Her ne kadar sanık altmış beş yaşını doldurmuş ve hakkında belirlenen hapis cezası erteleme sınırları içerisinde kalmakta ise de, TCK’nın 51. maddesinin uygulanması açık istem bulunmaması nedeniyle mahkemenin takdirine bırakılmıştır. Ertelemeye karar verme hakkının kullanılmaması, sanığın bu konuda açık bir istemi ve hakkında lehe hükümlerin uygulanması talebi bulunmaması nedeniyle bozma sebebi yapılamaz. Zira gerek hükmü temyizen inceleyen Dairemizi, gerekse ilk derece mahkemesini sanığın suçtan pişman olduğu noktasına götürecek dosyada mevcut bir delil bulunmamaktadır.
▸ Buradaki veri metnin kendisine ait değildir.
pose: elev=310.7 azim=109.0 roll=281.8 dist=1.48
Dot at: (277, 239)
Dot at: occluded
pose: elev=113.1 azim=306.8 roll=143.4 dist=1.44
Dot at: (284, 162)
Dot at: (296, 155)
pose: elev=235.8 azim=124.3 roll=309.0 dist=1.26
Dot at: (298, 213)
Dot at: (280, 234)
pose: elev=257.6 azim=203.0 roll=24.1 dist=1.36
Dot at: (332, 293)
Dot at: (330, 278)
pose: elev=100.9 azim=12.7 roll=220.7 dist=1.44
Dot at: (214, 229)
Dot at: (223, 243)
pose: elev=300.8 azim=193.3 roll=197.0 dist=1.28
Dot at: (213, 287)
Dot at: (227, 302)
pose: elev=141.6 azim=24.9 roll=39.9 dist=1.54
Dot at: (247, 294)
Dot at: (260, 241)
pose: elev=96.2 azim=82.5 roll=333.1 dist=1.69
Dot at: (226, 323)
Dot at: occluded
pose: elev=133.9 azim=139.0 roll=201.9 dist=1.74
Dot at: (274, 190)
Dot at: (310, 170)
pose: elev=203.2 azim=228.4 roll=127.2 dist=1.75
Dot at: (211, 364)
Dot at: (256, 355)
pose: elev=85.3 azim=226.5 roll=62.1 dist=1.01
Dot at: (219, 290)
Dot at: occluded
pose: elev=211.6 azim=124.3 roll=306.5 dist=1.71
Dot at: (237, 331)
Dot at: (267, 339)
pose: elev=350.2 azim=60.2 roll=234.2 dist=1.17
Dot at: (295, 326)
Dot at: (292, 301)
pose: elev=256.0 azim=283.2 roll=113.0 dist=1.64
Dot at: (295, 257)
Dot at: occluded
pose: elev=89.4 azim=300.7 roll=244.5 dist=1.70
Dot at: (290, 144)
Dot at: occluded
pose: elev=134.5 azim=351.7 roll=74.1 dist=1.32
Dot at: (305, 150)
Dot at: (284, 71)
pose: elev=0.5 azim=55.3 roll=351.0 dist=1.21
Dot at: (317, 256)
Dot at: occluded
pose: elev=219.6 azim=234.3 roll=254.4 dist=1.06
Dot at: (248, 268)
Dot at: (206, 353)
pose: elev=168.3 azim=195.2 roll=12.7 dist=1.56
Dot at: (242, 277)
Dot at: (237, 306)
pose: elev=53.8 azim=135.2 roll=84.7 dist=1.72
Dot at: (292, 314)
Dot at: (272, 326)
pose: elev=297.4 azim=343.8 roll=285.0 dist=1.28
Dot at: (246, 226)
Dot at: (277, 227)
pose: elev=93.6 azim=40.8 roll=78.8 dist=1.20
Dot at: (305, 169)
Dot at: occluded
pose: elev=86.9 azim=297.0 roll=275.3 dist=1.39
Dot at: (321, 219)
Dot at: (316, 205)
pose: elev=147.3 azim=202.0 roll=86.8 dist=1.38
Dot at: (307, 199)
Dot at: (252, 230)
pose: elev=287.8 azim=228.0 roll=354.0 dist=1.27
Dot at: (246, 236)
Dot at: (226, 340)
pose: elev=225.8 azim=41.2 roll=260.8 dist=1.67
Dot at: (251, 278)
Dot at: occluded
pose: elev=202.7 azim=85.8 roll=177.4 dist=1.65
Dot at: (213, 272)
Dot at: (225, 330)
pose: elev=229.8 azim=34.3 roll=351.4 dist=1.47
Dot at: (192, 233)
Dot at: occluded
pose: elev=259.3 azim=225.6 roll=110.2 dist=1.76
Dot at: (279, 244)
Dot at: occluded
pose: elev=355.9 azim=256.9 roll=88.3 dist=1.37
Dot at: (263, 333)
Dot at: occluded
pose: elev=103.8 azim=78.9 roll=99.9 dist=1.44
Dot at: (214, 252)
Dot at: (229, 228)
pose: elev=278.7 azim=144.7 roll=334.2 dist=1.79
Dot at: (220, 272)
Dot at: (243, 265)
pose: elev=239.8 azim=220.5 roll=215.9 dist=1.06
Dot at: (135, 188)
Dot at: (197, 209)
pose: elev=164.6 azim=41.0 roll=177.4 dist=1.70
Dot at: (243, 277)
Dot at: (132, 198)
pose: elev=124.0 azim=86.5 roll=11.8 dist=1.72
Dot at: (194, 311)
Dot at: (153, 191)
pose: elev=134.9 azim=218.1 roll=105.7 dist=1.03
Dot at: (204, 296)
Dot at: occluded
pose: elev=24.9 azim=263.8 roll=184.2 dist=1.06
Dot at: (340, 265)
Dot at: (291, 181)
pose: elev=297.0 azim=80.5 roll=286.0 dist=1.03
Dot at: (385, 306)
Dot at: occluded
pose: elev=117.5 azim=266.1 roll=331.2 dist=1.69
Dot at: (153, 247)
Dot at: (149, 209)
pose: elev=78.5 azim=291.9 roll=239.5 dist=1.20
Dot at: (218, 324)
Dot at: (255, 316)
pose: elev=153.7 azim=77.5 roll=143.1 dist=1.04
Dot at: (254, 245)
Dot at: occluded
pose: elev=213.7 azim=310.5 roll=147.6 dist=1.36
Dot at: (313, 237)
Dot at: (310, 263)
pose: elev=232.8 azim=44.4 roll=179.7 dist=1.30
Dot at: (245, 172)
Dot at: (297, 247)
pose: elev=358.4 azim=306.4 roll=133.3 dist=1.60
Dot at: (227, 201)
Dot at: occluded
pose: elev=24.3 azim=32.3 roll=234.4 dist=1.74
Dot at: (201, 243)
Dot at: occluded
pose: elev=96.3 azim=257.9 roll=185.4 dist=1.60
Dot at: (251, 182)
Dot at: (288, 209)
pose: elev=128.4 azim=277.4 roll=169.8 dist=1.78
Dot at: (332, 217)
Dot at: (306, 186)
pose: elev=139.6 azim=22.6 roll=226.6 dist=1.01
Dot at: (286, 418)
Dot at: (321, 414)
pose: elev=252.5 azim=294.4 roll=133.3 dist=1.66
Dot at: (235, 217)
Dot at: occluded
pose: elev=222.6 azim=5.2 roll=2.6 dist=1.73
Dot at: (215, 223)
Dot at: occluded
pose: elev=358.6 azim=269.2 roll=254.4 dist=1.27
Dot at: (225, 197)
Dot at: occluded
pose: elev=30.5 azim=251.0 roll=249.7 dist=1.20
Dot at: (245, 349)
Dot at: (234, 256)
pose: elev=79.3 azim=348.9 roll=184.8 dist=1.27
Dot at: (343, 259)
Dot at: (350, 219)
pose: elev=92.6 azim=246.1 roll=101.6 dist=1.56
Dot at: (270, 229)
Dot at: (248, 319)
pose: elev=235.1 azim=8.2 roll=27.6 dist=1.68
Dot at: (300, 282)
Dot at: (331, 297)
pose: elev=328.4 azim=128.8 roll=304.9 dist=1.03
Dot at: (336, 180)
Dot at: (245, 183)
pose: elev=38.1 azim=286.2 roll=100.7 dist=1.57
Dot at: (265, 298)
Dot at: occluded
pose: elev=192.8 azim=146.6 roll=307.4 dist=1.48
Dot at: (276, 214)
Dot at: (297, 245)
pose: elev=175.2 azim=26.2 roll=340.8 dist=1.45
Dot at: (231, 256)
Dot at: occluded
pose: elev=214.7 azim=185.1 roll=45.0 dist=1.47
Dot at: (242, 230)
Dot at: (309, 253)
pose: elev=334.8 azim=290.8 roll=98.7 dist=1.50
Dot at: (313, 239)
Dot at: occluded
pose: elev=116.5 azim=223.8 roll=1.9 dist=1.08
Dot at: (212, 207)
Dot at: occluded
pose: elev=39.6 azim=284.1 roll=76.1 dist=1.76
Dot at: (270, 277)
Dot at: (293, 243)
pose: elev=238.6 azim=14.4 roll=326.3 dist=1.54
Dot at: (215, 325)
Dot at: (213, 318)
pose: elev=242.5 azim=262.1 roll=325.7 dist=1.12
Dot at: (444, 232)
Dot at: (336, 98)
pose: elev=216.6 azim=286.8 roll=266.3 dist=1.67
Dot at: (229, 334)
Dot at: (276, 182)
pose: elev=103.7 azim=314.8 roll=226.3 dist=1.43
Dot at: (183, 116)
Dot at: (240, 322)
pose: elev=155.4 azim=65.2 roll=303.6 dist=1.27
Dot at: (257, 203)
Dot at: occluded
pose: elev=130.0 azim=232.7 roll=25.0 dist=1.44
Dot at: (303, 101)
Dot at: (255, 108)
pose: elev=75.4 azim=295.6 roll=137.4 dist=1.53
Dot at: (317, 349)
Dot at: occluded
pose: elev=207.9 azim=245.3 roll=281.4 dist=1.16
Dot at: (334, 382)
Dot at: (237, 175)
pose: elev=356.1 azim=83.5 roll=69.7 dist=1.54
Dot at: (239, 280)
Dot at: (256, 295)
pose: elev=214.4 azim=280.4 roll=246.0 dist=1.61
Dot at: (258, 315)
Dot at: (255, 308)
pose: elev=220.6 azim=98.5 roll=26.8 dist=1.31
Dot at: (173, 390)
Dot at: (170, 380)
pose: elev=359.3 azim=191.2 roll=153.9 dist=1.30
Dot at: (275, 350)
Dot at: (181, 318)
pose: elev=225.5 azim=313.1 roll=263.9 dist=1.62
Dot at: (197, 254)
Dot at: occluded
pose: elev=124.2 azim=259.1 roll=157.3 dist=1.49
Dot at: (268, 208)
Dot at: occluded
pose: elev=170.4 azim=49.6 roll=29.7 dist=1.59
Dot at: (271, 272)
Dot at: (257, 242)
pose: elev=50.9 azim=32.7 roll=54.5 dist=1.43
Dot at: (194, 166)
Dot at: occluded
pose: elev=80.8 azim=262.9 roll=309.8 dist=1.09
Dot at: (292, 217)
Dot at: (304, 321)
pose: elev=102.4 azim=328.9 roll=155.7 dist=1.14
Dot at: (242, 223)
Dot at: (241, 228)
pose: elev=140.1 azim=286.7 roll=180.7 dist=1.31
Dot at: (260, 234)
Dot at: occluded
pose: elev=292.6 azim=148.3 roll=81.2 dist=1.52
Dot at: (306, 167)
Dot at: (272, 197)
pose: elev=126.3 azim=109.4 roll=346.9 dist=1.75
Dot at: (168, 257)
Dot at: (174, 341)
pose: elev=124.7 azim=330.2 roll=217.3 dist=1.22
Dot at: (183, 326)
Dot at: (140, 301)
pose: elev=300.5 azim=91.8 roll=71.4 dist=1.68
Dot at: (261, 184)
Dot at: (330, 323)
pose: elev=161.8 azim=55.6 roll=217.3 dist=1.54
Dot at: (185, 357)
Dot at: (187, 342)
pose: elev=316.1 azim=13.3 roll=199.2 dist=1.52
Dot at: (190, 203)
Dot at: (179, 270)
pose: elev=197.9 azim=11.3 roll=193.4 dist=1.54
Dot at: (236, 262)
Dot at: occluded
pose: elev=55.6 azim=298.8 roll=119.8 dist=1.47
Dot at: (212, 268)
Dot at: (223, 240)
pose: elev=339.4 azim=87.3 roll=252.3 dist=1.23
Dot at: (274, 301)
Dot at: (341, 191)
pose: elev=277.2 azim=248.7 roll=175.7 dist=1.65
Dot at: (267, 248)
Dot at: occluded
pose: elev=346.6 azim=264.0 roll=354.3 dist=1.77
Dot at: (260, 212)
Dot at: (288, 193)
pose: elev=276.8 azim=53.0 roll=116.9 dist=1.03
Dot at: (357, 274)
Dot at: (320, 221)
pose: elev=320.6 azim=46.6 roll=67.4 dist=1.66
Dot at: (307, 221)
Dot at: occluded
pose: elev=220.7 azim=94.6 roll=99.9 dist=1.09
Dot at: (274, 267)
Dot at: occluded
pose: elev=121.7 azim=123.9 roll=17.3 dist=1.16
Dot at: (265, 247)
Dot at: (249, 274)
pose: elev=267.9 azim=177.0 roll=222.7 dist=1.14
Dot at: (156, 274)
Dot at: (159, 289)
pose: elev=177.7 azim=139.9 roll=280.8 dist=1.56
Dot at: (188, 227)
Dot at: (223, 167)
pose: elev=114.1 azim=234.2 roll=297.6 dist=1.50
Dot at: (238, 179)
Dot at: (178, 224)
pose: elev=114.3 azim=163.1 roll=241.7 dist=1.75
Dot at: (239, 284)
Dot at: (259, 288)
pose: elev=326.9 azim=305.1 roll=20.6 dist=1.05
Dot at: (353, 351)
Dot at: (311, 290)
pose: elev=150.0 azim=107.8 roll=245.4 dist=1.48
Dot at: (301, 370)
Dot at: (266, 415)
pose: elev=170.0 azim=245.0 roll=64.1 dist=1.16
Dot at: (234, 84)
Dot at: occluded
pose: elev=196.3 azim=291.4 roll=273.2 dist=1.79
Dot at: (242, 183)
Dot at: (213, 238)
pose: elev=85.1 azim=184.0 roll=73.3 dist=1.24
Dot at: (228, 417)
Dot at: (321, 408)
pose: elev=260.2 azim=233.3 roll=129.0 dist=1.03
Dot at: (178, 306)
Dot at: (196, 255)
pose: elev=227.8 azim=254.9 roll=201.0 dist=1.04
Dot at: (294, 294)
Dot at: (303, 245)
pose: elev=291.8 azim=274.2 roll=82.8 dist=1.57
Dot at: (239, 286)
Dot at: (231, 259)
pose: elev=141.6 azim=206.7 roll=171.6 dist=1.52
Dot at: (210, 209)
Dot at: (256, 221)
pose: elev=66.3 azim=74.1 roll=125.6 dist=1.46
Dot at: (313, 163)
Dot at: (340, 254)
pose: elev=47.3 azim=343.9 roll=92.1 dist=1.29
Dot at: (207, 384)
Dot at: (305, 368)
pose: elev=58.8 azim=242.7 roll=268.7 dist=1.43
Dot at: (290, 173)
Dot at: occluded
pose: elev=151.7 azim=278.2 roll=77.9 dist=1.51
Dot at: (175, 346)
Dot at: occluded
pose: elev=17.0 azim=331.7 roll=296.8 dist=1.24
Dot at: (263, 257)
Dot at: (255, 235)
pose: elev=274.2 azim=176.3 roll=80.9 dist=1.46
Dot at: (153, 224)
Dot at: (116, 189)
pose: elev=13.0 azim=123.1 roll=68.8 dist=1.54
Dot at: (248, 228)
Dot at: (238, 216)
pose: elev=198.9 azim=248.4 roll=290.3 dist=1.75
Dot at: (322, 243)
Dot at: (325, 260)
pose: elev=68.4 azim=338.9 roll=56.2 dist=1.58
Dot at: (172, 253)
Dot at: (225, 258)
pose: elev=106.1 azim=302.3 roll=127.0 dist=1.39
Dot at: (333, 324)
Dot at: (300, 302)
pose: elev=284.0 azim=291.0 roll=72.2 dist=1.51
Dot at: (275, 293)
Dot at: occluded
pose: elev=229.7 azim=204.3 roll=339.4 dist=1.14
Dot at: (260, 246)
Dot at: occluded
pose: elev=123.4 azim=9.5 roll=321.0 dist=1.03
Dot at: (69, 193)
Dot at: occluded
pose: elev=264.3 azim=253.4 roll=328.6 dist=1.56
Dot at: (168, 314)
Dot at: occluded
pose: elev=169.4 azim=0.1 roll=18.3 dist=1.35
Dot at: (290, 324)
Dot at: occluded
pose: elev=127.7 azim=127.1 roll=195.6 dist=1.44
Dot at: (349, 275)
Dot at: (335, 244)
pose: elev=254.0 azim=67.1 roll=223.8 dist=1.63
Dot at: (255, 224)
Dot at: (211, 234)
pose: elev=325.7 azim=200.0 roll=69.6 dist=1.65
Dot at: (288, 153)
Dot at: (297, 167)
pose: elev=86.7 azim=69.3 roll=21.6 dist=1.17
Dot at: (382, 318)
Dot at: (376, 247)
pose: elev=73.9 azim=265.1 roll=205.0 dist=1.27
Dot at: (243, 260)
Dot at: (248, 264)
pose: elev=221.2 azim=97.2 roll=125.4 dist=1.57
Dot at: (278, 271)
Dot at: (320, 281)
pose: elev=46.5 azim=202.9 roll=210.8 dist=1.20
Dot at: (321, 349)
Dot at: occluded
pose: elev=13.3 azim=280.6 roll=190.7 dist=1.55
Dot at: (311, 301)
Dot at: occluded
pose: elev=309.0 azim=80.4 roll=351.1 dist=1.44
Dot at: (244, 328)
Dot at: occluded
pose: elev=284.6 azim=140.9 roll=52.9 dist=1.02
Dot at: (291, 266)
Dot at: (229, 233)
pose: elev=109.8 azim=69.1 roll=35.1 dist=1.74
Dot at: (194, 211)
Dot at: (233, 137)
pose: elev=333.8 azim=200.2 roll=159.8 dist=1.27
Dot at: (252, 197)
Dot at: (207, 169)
Dolayısıyla mahkemenin sadece erteleme kararına ilişkin olumsuz ya da olumlu bir değerlendirme yapması ve ertelemenin kabulü ya da reddi kararı verebilmesi için hükmün bozulmasını gerektirecek bir neden de bulunmamaktadır. Pişman olduğunu söyleyip durumu mahkemenin takdirine bırakmanın, sanık lehine hükümlerin uygulanmasının tartışılmasını gerektirecek bir sebep olmadığını, dosya içeriğine uygun olarak, gerçekten suçtan pişmanlık varsa bu durumda bozma kararı verilebileceğini, sanığın 184/5. madde hükümlerine uygun davranışının bulunmadığını, itirazın kabulüyle dairemiz kararının bozulması durumunda dahi mahkemenin erteleme kararı vermesinin mümkün bulunmadığını düşündüğümüzden itirazın hukuken isabetli olmadığı” görüşüyle,
Çoğunluk görüşüne katılmayan altı Genel Kurul Üyesi de; benzer düşüncelerle itirazın reddi gerektiği yönünde karşı oy kullanmışlardır.
SONUÇ:
Açıklanan nedenlerle;
1- Yargıtay Cumhuriyet Başsavcılığı itirazının KABULÜNE,
2- Yargıtay 4. Ceza Dairesinin 20.11.2012 gün ve 16852-26193 sayılı onama kararının KALDIRILMASINA,
3- Bursa 13. Asliye Ceza Mahkemesinin 24.12.2009 gün ve 1420-1751 sayılı hükmünün; “sanık hakkında erteleme hükümlerinin uygulanıp uygulanmayacağı konusunda olumlu ya da olumsuz bir karar verilmesi gerektiğinin gözetilmemesi” isabetsizliğinden BOZULMASINA,
4- Dosyanın, mahalline gönderilmek üzere Yargıtay Cumhuriyet Başsavcılığına TEVDİİNE, 04.03.2014 tarihinde yapılan müzakerede oyçokluğuyla karar verildi.